Izraelski minister: nadszedł czas na zabicie Asada


Izraelski minister wezwał we wtorek do zabicia prezydenta Syrii Baszara el-Asada. Stwierdził, że "nie ma dla niego miejsca na świecie".

Minister mieszkalnictwa i budownictwa Jo'aw Galant to emerytowany wojskowy Sił Obronnych Izraela. We wtorek na konferencji w Izraelu odniósł się do ostatnich doniesień USA, mówiących o tym, że w jednym z więzień w Syrii wybudowano krematorium, które może być wykorzystywane do pozbywania się zwłok więźniów. Stwierdził, że w świetle tych doniesień Asad powinien zostać zabity.

- Rzeczywistość w Syrii jest taka, że oni (władze Syrii) dokonują egzekucji ludzi, używając bezpośrednich ataków chemicznych przeciwko nim, a ostatnio paląc ich ciała, czyli (robiąc) coś, czego nie widzieliśmy od 70 lat - powiedział Galant, odwołując się do Holokaustu w czasie II wojny światowej.

"To będzie jak odcięcie ogona węża"

Galant stwierdził, że działania Asada w Syrii nie można nazwać inaczej niż "zbrodniami wojennymi" z "setkami tysięcy zabitych". - Moim zdaniem, oni przekraczają czerwoną linię. Jeśli chodzi o moje zdanie, to nadszedł czas na zabicie Asada - oświadczył izraelski minister i dodał, że "to będzie jak odcięcie ogona węża". - Jak to się stanie, będziemy mogli się zająć głową węża, który siedzi w Teheranie - powiedział.

Po wystąpieniu Galant został zapytany przez dziennik "Times of Israel", czy podtrzymuje swoje tezy. Minister oświadczył, że zdaje sobie sprawę, że polityczne morderstwa zgodnie z prawem międzynarodowym są nielegalne, ale - jak dodał - nie mówił tego w sensie praktycznym.

Stwierdził jednak, że "dla nikogo, kto morduje ludzi i pali ich ciała, nie ma miejsca na tym świecie".

Krematorium w Syrii?

Departament Stanu USA zarzucił w poniedziałek syryjskiemu reżimowi przeprowadzanie masowych egzekucji, w których giną tysiące więźniów. Ich zwłoki mają być spalane w dużym krematorium niedaleko Damaszku - podała strona amerykańska, prezentując na dowód zdjęcia.

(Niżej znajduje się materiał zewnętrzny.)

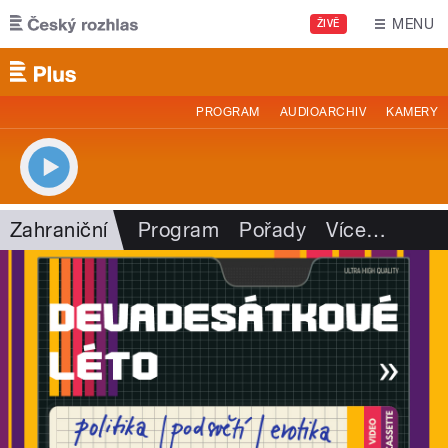
Přejít k hlavnímu obsahu
MENU
ŽIVĚ
PROGRAM
AUDIOARCHIV
KAMERY
Zahraniční
Program
Pořady
Více
…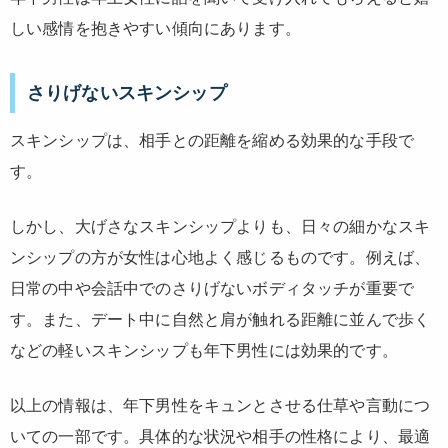
しい感情を抱きやすい傾向にあります。
さりげないスキンシップ
スキンシップは、相手との距離を縮める効果的な手段で
す。
しかし、大げさなスキンシップよりも、日々の細かなスキ
ンシップの方が女性は心地よく感じるものです。例えば、
日常の中や会話中でのさりげないボディタッチが重要で
す。また、デート中に自然と肩が触れる距離に並んで歩く
などの軽いスキンシップも年下男性には効果的です。
以上の情報は、年下男性をキュンとさせる仕草や言動につ
いての一部です。具体的な状況や相手の性格により、最適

Reżim Asada zaprzecza.

Reuters przypomina, że Amnesty International informowała w lutym, iż w więzieniu wojskowym Sajdnaja koło Damaszku każdego tygodnia wieszanych jest średnio 20-50 więźniów i że w latach 2011-2015 stracono tam od 5 do 13 tysięcy osób. AI wskazała wtedy, że egzekucje są tam prawdopodobnie dokonywane nadal i stanowią zbrodnię wojenną.

Zdaniem Departamentu Stanu codziennie wieszanych jest tam około 50 więźniów.

Departament Stanu pokazał prasie odtajnione zdjęcia, twierdząc, że przedstawiają one przekształcone w krematorium zabudowania więzienia.